Transformation into Small Molecules
A good model of a protein-peptide complex enables the determination of a pharmacophore model (i.e., geometrical arrangements of chemical features such as hydrogen bonding and electrostatic and hydrophobic interactions). This model may then be used to design small molecules that mimic the peptide.113 New computational tools are being developed to facilitate the search for such peptide-mimicking molecules.114–116 In a recent study, structures of peptides that correspond to known linear motifs and for which structures in complex with proteins are available, were used to search against FDA approved drugs to identify similar compounds.117 It will be interesting to see how these approaches contribute to the field of rational design of peptidomimetic and peptide-inspired inhibitors.
CONCLUSION
The combination of pharmaceutical need and recent advances in peptide synthesis makes it a particularly exciting time in the rational design of peptidic compounds and in the development of adequate computational methods.
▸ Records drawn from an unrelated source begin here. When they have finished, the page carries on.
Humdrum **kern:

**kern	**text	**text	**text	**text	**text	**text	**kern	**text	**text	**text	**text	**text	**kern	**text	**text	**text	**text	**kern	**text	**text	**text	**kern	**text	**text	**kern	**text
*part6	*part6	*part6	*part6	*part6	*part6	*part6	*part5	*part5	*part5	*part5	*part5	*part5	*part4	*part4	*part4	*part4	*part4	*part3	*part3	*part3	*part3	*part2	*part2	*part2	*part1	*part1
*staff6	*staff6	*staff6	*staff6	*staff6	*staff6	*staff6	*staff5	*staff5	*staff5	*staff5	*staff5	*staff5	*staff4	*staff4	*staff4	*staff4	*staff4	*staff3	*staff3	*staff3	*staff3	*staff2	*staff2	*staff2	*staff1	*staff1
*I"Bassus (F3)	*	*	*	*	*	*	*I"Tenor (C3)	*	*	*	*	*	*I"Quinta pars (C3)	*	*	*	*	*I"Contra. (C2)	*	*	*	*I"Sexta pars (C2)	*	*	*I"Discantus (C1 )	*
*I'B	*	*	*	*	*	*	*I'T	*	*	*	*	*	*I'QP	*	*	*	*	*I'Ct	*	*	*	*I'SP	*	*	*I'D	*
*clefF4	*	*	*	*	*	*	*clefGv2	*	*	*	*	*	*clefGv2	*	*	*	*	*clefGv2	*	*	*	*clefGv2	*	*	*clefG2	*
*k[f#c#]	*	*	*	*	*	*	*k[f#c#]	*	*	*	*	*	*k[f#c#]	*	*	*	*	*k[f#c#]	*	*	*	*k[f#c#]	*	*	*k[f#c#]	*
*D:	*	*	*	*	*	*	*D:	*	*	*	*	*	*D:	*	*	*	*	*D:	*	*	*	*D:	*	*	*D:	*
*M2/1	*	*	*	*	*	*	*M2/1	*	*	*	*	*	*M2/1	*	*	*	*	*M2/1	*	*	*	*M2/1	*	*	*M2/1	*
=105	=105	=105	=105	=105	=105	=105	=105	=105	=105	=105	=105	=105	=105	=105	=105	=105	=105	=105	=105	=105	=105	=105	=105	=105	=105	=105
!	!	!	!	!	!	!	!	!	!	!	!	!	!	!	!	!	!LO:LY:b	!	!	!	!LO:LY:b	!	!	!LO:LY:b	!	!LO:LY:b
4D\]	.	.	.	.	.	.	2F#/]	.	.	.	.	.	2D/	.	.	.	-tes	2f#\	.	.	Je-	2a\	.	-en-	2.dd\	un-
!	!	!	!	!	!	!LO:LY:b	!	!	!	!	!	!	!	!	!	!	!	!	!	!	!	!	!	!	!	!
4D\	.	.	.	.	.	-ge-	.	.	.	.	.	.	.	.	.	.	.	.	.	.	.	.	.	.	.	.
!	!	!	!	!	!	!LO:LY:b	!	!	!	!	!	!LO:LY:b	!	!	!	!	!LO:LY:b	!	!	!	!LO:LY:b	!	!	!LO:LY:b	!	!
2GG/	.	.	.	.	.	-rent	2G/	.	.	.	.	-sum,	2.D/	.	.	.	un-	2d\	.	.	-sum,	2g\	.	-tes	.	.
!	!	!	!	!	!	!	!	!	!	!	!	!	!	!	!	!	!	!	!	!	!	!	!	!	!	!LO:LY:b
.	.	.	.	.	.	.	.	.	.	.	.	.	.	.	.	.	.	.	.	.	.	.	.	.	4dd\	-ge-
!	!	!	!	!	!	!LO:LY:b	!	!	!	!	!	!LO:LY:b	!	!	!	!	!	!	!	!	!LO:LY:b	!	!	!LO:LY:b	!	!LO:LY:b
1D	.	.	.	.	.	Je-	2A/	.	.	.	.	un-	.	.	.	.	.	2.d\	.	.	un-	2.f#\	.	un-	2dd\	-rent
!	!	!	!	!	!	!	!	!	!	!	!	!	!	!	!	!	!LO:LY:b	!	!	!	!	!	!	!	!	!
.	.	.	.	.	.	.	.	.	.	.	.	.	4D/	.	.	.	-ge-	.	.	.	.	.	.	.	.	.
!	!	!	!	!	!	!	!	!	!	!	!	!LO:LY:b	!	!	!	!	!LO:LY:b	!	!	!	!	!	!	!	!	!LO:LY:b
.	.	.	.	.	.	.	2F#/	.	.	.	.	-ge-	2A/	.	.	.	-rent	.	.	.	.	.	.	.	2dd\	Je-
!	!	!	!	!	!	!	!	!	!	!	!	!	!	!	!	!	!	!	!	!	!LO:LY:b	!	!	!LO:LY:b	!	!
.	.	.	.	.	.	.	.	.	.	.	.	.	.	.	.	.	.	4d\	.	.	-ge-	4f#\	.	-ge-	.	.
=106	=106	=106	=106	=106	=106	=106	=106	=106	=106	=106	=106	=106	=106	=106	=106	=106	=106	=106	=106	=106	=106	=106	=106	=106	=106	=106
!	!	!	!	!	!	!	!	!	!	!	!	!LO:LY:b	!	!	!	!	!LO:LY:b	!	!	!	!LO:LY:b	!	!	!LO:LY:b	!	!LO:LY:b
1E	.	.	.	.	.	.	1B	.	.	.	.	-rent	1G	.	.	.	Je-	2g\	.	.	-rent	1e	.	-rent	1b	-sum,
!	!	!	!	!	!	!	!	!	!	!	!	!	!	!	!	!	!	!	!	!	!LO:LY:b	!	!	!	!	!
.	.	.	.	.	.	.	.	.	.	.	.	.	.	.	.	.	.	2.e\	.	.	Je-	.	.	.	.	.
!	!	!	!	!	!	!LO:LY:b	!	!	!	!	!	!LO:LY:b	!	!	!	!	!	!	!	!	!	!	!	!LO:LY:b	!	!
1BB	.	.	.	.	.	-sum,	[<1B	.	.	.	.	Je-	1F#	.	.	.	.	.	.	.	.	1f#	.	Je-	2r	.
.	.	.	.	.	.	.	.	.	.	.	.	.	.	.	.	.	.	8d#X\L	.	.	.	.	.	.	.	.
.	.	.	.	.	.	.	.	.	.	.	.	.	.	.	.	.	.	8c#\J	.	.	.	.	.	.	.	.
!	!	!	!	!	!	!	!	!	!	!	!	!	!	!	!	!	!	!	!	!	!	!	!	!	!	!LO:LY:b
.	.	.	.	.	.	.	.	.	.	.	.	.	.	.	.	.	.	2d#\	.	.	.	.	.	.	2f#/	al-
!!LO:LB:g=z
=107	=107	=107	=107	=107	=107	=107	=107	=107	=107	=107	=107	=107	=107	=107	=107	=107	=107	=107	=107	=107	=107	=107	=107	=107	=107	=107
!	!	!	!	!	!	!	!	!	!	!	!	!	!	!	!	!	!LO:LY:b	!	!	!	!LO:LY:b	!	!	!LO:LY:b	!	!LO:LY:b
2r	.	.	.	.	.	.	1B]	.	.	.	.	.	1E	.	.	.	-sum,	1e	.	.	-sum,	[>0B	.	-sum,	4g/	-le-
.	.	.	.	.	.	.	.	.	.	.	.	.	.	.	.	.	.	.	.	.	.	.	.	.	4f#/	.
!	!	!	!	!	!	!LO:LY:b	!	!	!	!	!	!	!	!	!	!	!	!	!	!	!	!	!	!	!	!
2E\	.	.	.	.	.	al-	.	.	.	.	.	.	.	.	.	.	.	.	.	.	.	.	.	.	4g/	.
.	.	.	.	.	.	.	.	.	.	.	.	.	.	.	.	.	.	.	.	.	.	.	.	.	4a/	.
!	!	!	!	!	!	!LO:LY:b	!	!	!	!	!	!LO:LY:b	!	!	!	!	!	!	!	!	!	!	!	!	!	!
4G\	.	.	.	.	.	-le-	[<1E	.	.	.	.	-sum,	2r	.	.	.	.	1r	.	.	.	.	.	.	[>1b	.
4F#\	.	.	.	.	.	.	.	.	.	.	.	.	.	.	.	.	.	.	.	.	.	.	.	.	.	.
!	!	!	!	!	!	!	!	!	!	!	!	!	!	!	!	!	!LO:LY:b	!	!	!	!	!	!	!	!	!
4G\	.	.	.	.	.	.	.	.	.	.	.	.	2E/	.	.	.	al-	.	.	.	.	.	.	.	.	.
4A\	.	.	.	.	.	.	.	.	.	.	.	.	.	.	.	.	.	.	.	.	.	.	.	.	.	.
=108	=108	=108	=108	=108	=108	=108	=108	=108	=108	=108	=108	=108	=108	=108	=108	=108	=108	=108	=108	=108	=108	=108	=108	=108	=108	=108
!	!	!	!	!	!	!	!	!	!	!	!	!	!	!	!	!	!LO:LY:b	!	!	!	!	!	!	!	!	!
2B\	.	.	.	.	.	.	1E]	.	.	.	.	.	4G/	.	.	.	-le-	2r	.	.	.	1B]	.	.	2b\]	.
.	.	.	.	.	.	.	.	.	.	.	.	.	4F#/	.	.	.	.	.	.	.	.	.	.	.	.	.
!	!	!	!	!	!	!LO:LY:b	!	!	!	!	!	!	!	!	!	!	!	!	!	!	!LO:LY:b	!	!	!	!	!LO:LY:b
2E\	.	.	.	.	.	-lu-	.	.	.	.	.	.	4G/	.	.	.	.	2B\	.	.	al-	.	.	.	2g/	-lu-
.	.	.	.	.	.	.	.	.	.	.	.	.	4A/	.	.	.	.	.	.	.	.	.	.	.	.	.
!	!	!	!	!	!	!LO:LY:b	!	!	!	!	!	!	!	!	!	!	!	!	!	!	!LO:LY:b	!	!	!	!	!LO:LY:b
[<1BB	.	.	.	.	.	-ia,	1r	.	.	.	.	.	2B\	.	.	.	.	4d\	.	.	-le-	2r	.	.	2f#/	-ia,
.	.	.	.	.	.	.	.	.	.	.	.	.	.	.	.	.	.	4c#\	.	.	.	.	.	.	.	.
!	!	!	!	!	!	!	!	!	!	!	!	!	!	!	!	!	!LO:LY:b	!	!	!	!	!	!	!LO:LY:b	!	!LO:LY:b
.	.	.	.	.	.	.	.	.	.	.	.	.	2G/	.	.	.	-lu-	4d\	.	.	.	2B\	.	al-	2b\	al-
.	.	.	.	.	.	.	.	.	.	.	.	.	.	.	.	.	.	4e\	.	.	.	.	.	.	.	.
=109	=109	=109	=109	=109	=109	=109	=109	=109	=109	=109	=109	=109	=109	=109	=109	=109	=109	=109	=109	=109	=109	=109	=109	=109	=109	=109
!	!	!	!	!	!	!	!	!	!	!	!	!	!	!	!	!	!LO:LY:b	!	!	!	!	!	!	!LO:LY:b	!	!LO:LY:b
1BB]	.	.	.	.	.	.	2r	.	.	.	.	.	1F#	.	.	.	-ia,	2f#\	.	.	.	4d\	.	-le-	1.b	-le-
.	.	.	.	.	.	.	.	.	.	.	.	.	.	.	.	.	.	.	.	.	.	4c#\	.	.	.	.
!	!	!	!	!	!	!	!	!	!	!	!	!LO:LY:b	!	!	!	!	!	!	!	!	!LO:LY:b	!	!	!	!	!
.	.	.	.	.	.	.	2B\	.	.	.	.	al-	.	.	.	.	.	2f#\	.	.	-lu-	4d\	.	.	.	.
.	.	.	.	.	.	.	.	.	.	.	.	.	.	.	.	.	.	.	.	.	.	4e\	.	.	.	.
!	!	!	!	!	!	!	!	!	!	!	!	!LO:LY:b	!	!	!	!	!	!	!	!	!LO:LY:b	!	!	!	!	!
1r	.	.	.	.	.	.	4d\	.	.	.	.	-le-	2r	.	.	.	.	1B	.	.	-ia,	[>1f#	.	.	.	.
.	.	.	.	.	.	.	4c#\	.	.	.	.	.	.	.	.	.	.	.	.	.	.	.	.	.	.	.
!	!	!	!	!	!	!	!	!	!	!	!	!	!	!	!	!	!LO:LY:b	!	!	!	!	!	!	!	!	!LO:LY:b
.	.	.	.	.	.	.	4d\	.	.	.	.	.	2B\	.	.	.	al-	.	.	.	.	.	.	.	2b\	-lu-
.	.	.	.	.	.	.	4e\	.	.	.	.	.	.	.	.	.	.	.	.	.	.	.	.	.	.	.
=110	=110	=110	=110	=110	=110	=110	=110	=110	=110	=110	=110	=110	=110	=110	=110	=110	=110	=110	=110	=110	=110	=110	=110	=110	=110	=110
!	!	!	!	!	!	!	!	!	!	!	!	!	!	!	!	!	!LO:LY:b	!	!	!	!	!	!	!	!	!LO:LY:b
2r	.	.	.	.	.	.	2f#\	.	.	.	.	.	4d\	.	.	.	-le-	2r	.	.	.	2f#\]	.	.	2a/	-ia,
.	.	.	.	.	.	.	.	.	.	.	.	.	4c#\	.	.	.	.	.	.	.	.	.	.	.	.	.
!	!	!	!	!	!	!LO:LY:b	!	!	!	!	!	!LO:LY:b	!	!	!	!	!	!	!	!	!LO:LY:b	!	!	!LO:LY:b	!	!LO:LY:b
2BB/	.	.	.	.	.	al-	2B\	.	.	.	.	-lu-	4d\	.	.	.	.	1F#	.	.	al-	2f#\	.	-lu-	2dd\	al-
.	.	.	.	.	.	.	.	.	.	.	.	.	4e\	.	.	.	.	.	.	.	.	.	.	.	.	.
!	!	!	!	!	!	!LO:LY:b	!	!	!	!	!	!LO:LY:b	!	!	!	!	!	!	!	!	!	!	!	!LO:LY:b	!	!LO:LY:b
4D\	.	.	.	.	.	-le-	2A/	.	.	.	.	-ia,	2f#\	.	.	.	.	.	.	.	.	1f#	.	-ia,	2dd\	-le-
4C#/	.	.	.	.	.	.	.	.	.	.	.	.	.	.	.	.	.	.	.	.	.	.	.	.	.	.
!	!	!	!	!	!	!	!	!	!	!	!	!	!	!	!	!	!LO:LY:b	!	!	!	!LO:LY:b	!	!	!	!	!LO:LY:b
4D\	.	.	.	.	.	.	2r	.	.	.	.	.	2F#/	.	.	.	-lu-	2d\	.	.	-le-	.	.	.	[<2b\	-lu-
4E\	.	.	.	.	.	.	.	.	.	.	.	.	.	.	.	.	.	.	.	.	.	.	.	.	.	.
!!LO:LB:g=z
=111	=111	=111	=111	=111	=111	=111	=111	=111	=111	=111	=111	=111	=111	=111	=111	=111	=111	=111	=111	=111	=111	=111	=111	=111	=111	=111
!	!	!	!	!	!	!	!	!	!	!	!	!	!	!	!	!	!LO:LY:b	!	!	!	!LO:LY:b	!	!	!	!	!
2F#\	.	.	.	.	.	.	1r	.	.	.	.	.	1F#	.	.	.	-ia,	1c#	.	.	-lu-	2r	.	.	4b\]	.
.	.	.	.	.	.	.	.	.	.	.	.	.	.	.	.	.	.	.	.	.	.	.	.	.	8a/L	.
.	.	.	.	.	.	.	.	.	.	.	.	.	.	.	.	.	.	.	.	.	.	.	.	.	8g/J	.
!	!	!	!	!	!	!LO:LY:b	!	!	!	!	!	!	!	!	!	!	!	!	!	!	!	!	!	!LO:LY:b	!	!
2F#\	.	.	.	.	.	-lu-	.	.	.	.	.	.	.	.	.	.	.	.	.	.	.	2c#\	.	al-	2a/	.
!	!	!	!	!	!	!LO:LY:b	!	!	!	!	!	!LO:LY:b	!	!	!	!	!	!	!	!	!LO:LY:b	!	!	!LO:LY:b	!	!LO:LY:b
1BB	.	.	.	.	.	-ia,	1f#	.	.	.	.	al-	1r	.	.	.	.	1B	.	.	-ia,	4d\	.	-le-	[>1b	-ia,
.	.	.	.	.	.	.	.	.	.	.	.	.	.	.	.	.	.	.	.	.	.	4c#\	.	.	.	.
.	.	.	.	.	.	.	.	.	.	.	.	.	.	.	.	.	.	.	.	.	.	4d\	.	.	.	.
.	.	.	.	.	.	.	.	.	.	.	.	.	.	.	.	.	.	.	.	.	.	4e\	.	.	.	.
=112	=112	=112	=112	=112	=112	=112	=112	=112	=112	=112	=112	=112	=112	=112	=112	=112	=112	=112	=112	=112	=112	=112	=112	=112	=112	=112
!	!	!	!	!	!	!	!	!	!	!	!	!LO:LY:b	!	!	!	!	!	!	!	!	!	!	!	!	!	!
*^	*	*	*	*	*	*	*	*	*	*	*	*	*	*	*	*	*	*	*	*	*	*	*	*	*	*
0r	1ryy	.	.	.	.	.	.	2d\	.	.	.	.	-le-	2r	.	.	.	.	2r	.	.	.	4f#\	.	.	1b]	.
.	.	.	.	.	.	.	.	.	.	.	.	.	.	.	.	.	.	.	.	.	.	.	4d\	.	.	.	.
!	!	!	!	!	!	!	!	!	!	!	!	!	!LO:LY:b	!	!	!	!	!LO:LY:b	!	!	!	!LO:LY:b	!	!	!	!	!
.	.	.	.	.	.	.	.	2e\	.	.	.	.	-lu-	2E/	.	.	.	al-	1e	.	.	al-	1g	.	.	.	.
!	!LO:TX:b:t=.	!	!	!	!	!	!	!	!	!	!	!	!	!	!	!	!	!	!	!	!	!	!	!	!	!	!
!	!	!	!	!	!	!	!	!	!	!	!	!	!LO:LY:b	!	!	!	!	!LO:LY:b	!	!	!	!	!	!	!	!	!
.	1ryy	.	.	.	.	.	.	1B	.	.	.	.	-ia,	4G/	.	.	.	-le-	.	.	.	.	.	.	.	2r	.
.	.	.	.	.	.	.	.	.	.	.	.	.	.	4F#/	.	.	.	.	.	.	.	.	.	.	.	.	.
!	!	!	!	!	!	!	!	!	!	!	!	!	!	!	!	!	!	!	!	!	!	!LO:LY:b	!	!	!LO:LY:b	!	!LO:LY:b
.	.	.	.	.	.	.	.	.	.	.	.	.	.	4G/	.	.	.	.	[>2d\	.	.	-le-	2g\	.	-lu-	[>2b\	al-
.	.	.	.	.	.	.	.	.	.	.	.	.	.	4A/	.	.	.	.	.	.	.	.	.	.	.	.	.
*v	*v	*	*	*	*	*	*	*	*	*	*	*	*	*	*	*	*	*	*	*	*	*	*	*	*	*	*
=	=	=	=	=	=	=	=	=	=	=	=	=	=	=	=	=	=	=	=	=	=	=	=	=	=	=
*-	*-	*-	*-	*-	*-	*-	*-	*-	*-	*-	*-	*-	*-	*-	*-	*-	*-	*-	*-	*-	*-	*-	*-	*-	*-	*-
Indeed, computational tools suitable for the challenge of modeling peptide-protein interactions are being used by several groups and are starting to contribute to the modulation of protein-protein interactions and drug discovery. The development of force-field potentials suitable for peptide-like molecules which include non-natural amino acids is an important and promising direction. The peptidomimetics field is likely to benefit from the synergistic combination of biochemical studies, synthetic efforts and computational (sequence- and structure-based) techniques. We believe that computational effort directed at the many cases in which anchoring information of the peptide to the target protein is available will prove to be most fruitful, and will likely contribute to discovery and development of novel compounds and eventually drug candidates.